### WRITTEN REQUEST:
Repeat the material word for word, from its first line through the line that contains "ত্রিভূজাকৃতি". Leave the pictures out of your answer.

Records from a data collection
════════════════
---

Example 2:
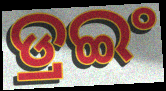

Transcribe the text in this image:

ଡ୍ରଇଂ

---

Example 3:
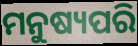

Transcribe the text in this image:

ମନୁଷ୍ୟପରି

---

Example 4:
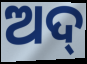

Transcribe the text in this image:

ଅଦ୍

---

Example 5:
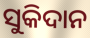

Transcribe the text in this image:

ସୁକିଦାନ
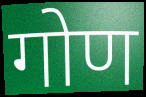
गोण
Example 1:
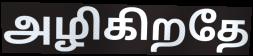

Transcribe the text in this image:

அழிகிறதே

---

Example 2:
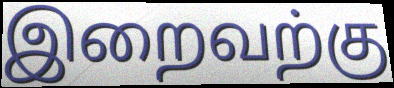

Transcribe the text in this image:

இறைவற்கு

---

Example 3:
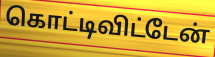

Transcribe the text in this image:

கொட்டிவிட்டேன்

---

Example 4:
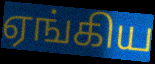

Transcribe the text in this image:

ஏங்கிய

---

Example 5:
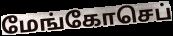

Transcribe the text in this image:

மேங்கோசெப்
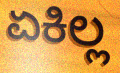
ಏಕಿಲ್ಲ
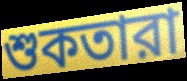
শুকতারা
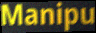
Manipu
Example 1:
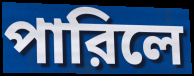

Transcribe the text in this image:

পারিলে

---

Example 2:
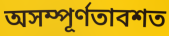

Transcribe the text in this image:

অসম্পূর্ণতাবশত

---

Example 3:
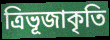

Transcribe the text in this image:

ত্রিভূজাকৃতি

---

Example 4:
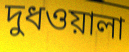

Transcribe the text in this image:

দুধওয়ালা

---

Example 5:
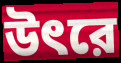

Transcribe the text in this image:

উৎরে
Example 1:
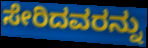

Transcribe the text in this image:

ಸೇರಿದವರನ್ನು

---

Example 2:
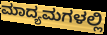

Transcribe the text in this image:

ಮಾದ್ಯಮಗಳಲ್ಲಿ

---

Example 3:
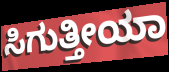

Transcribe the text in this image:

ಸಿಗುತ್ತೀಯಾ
════════════════
### THE COMPLETED TASK:
---

Example 2:

Transcribe the text in this image:

ଡ୍ରଇଂ

---

Example 3:

Transcribe the text in this image:

ମନୁଷ୍ୟପରି

---

Example 4:

Transcribe the text in this image:

ଅଦ୍

---

Example 5:

Transcribe the text in this image:

ସୁକିଦାନ
गोण
Example 1:

Transcribe the text in this image:

அழிகிறதே

---

Example 2:

Transcribe the text in this image:

இறைவற்கு

---

Example 3:

Transcribe the text in this image:

கொட்டிவிட்டேன்

---

Example 4:

Transcribe the text in this image:

ஏங்கிய

---

Example 5:

Transcribe the text in this image:

மேங்கோசெப்
ಏಕಿಲ್ಲ
শুকতারা
Manipu
Example 1:

Transcribe the text in this image:

পারিলে

---

Example 2:

Transcribe the text in this image:

অসম্পূর্ণতাবশত

---

Example 3:

Transcribe the text in this image:

ত্রিভূজাকৃতি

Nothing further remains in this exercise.